From the entries below, copy every line holding the word "Rendered".

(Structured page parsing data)
──────────────────────────────
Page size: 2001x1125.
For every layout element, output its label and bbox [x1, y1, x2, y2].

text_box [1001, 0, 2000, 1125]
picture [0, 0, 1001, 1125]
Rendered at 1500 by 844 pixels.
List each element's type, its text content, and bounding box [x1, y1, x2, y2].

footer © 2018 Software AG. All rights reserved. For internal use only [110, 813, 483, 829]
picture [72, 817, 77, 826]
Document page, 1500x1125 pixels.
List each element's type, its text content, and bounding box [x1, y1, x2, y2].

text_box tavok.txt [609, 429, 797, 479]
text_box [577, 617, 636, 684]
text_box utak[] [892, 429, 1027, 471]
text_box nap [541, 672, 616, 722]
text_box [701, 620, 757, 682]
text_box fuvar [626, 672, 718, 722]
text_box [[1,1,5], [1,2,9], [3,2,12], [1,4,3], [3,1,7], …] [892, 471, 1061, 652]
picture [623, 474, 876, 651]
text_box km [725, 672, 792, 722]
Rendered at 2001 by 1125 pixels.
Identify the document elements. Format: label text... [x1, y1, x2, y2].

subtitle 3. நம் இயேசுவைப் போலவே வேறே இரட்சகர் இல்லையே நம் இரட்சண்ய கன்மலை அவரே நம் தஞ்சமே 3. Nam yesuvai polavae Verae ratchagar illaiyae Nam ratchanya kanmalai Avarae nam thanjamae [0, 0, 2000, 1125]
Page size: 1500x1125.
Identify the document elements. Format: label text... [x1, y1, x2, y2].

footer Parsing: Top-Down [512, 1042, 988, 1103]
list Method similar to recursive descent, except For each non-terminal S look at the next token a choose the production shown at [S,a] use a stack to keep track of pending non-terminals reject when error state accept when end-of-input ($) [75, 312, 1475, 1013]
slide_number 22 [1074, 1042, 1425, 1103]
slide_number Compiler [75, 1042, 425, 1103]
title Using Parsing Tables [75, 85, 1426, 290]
──────────────────────────────
Solved exercise:
Rendered at 1500 by 844 pixels.
Rendered at 2001 by 1125 pixels.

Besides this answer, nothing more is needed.